Le aspirazioni personali, la realizzazione della propria natura, lo studio, erano stimolate dalle antiche famiglie del Nilo ed erano mezzo per arrivare a qualsiasi livello della società. Non furono affatto rari i casi di figli da famiglie poverissime e di schiavi (perché prigionieri di guerra o condannati per crimini) che studiando e lavorando raggiunsero i vertici della struttura statale.

Le classi sociali di quella lontana civiltà non erano basate fondamentalmente sulla condizione di nascita, ma sul lavoro e sulla carriera che si intendevano intraprendere.

“Sii un artista della parola, sicché tu sia potente. La lingua è la spada dell’uomo”.

Questa frase fa parte degli insegnamenti al giovane e futuro faraone Merikara il cui nome sta per “Amato dal Ka di Ra“. La lingua-parola era intesa come studio della scrittura che apriva ai testi sapienziali, alla cultura, al dominio del mondo. Tutto questo era reso possibile nelle “Case della Vita“, le scuole egizie cui tutti i bambini potevano partecipare.

Particolare della statua lignea del Ka del faraone Hor I o Hor Awibre (1777 a.C. – 1775 a.C.).

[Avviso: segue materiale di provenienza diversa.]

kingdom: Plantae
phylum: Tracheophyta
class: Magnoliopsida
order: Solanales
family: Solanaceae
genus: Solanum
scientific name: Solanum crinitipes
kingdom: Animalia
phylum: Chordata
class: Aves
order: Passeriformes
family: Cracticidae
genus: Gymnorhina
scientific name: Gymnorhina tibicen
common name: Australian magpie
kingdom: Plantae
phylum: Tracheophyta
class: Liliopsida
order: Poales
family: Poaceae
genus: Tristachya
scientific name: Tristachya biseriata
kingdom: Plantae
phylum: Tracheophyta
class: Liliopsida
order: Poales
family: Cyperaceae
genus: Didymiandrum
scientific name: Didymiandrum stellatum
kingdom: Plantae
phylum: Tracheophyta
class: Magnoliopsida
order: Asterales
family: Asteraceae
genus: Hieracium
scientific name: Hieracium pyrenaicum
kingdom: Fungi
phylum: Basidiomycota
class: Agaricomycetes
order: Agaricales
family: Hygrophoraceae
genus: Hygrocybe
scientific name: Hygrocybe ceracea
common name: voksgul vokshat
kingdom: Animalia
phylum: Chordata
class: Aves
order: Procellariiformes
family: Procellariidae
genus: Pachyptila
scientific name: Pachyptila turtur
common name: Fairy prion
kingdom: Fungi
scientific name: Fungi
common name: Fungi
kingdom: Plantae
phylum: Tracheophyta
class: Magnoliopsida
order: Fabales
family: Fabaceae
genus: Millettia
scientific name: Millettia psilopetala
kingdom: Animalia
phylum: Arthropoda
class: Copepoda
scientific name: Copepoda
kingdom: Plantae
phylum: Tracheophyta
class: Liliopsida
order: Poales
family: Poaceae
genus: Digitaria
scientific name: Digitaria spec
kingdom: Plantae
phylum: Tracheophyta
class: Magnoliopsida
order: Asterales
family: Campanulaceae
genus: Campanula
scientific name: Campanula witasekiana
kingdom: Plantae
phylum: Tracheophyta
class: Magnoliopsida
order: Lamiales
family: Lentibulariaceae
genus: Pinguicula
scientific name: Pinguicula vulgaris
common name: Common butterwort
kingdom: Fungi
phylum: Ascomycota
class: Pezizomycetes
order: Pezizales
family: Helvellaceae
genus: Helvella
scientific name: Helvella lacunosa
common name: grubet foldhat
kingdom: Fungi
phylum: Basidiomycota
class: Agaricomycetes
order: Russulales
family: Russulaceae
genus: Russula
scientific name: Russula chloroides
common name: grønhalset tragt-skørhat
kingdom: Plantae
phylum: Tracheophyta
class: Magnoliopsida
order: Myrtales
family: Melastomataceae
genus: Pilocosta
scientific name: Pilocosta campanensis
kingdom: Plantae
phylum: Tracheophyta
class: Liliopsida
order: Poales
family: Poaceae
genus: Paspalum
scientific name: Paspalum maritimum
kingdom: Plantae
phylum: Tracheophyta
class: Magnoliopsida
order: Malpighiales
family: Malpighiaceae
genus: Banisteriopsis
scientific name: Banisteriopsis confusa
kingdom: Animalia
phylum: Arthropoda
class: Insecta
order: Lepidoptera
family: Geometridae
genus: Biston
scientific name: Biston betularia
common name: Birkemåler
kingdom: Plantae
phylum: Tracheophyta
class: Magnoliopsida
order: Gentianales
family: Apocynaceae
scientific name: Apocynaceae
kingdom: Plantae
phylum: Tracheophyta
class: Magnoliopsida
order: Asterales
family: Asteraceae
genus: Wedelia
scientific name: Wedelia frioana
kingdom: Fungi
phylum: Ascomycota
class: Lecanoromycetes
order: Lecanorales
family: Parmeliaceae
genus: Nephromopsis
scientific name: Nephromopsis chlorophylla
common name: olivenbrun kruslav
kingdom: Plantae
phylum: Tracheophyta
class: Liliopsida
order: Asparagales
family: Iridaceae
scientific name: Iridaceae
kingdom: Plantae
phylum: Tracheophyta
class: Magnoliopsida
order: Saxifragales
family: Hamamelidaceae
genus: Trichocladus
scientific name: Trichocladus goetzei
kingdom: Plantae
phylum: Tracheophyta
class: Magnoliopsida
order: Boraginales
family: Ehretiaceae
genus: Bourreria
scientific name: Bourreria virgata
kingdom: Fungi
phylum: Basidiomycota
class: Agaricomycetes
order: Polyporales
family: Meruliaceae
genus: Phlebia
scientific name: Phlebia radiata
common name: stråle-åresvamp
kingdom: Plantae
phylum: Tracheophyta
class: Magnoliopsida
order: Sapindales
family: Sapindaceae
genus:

Le due braccia sulla testa sono il carattere geroglifico egizio che deve essere letto “Ka” – Museo delle Antichità Egizie al Cairo

Considerando il nome di Merikara, vi è inserito Ra che è il dio solare della città di Heliopoli (Iunu o Ôn), divinità principale egizia sin dalle prime dinastie, donatore di vita nonché sovrano del cielo, della terra e dell’oltretomba.

Poi il Ka (Merikara). Secondo la religione egizia l’anima di ogni uomo era composta da più parti. Il Ka era una di queste: costituiva la forza vitale di ciascun individuo, cresceva con lui, ne determinava il carattere, i desideri, le propensioni, tutti aspetti da realizzare per un cammino spirituale e sociale completo.

Scritto questo, non mi resta che augurare buon Ka a tutti. Rendetelo felice e alimentatelo, realizzatelo nonostante questo mondo sia da ricostruire in molti suoi cardini… o proprio per rimodellare questa nostra zoppicante società.

Per la realizzazione piena a naturale di tutti.